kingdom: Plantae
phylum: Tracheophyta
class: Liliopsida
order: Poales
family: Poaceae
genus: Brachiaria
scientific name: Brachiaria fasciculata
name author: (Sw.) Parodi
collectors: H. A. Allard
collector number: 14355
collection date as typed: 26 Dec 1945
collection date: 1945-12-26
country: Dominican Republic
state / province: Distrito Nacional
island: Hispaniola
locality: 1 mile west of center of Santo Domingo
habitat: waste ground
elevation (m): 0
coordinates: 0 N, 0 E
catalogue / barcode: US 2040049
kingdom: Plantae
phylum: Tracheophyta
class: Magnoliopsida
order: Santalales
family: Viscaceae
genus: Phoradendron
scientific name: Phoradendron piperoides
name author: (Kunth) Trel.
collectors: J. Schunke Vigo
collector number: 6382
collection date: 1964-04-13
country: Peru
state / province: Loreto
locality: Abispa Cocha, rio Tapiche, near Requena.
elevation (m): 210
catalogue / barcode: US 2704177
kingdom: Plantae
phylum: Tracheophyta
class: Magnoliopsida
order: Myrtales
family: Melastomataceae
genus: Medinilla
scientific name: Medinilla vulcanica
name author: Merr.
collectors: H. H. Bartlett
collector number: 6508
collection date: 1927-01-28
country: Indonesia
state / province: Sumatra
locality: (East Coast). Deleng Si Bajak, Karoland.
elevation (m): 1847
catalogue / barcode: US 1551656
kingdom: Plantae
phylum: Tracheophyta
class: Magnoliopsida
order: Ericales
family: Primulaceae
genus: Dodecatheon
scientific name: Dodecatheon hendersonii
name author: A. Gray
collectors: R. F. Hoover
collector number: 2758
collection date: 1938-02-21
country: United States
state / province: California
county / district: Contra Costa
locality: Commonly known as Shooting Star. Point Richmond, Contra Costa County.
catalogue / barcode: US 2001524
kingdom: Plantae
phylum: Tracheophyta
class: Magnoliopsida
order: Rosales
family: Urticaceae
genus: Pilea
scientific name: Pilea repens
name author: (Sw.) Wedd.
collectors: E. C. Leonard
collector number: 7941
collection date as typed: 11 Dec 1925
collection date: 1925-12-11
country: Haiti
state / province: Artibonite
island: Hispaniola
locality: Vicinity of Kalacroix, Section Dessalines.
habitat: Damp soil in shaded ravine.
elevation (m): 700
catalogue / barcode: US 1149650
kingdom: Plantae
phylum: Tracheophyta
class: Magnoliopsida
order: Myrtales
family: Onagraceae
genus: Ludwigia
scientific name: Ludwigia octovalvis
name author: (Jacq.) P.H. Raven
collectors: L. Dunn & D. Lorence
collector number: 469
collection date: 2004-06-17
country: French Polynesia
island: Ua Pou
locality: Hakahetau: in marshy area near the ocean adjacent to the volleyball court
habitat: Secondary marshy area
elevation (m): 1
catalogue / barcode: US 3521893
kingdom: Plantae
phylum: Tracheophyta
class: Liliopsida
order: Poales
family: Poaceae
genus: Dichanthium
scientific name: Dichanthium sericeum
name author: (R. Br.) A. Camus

++++++++++

_Objetivo:_ Transcriba estas líneas como una lista JSON de cadenas, con una cadena por línea y sin las líneas en blanco. Incluya todos los registros.

_Solución escrita:_
[
  "kingdom: Plantae",
  "phylum: Tracheophyta",
  "class: Liliopsida",
  "order: Poales",
  "family: Poaceae",
  "genus: Brachiaria",
  "scientific name: Brachiaria fasciculata",
  "name author: (Sw.) Parodi",
  "collectors: H. A. Allard",
  "collector number: 14355",
  "collection date as typed: 26 Dec 1945",
  "collection date: 1945-12-26",
  "country: Dominican Republic",
  "state / province: Distrito Nacional",
  "island: Hispaniola",
  "locality: 1 mile west of center of Santo Domingo",
  "habitat: waste ground",
  "elevation (m): 0",
  "coordinates: 0 N, 0 E",
  "catalogue / barcode: US 2040049",
  "kingdom: Plantae",
  "phylum: Tracheophyta",
  "class: Magnoliopsida",
  "order: Santalales",
  "family: Viscaceae",
  "genus: Phoradendron",
  "scientific name: Phoradendron piperoides",
  "name author: (Kunth) Trel.",
  "collectors: J. Schunke Vigo",
  "collector number: 6382",
  "collection date: 1964-04-13",
  "country: Peru",
  "state / province: Loreto",
  "locality: Abispa Cocha, rio Tapiche, near Requena.",
  "elevation (m): 210",
  "catalogue / barcode: US 2704177",
  "kingdom: Plantae",
  "phylum: Tracheophyta",
  "class: Magnoliopsida",
  "order: Myrtales",
  "family: Melastomataceae",
  "genus: Medinilla",
  "scientific name: Medinilla vulcanica",
  "name author: Merr.",
  "collectors: H. H. Bartlett",
  "collector number: 6508",
  "collection date: 1927-01-28",
  "country: Indonesia",
  "state / province: Sumatra",
  "locality: (East Coast). Deleng Si Bajak, Karoland.",
  "elevation (m): 1847",
  "catalogue / barcode: US 1551656",
  "kingdom: Plantae",
  "phylum: Tracheophyta",
  "class: Magnoliopsida",
  "order: Ericales",
  "family: Primulaceae",
  "genus: Dodecatheon",
  "scientific name: Dodecatheon hendersonii",
  "name author: A. Gray",
  "collectors: R. F. Hoover",
  "collector number: 2758",
  "collection date: 1938-02-21",
  "country: United States",
  "state / province: California",
  "county / district: Contra Costa",
  "locality: Commonly known as Shooting Star. Point Richmond, Contra Costa County.",
  "catalogue / barcode: US 2001524",
  "kingdom: Plantae",
  "phylum: Tracheophyta",
  "class: Magnoliopsida",
  "order: Rosales",
  "family: Urticaceae",
  "genus: Pilea",
  "scientific name: Pilea repens",
  "name author: (Sw.) Wedd.",
  "collectors: E. C. Leonard",
  "collector number: 7941",
  "collection date as typed: 11 Dec 1925",
  "collection date: 1925-12-11",
  "country: Haiti",
  "state / province: Artibonite",
  "island: Hispaniola",
  "locality: Vicinity of Kalacroix, Section Dessalines.",
  "habitat: Damp soil in shaded ravine.",
  "elevation (m): 700",
  "catalogue / barcode: US 1149650",
  "kingdom: Plantae",
  "phylum: Tracheophyta",
  "class: Magnoliopsida",
  "order: Myrtales",
  "family: Onagraceae",
  "genus: Ludwigia",
  "scientific name: Ludwigia octovalvis",
  "name author: (Jacq.) P.H. Raven",
  "collectors: L. Dunn & D. Lorence",
  "collector number: 469",
  "collection date: 2004-06-17",
  "country: French Polynesia",
  "island: Ua Pou",
  "locality: Hakahetau: in marshy area near the ocean adjacent to the volleyball court",
  "habitat: Secondary marshy area",
  "elevation (m): 1",
  "catalogue / barcode: US 3521893",
  "kingdom: Plantae",
  "phylum: Tracheophyta",
  "class: Liliopsida",
  "order: Poales",
  "family: Poaceae",
  "genus: Dichanthium",
  "scientific name: Dichanthium sericeum",
  "name author: (R. Br.) A. Camus"
]